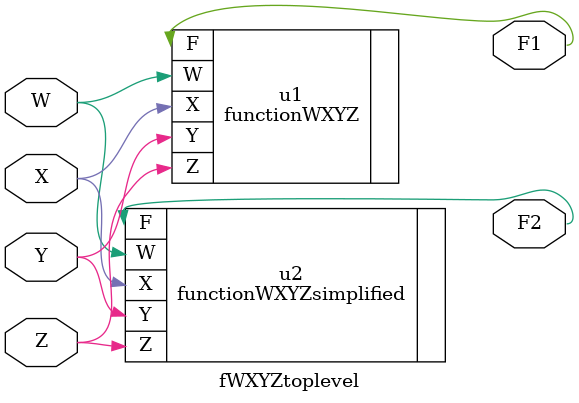
<source format=sv>
module fWXYZtoplevel(
input logic W, X, Y, Z,
output logic F1, F2
);

// Instantiating functionWXYZ
functionWXYZ u1 (
    .W(W), .X(X),
    .Y(Y),  .Z(Z),
    .F(F1)  // Output of functionWXYZ is F1
);

// Instantiating functionWXYZsimplified
functionWXYZsimplified u2 (
    .W(W), .X(X), 
    .Y(Y), .Z(Z), 
    .F(F2)  // Output of functionWXYZsimplified is F2
);

endmodule
</source>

→ WORK TO COMPLETE: Each line of the entries that contains the word "Instantiating" should be listed.

→ ANSWER TO THE EXERCISE:
// Instantiating functionWXYZ
// Instantiating functionWXYZsimplified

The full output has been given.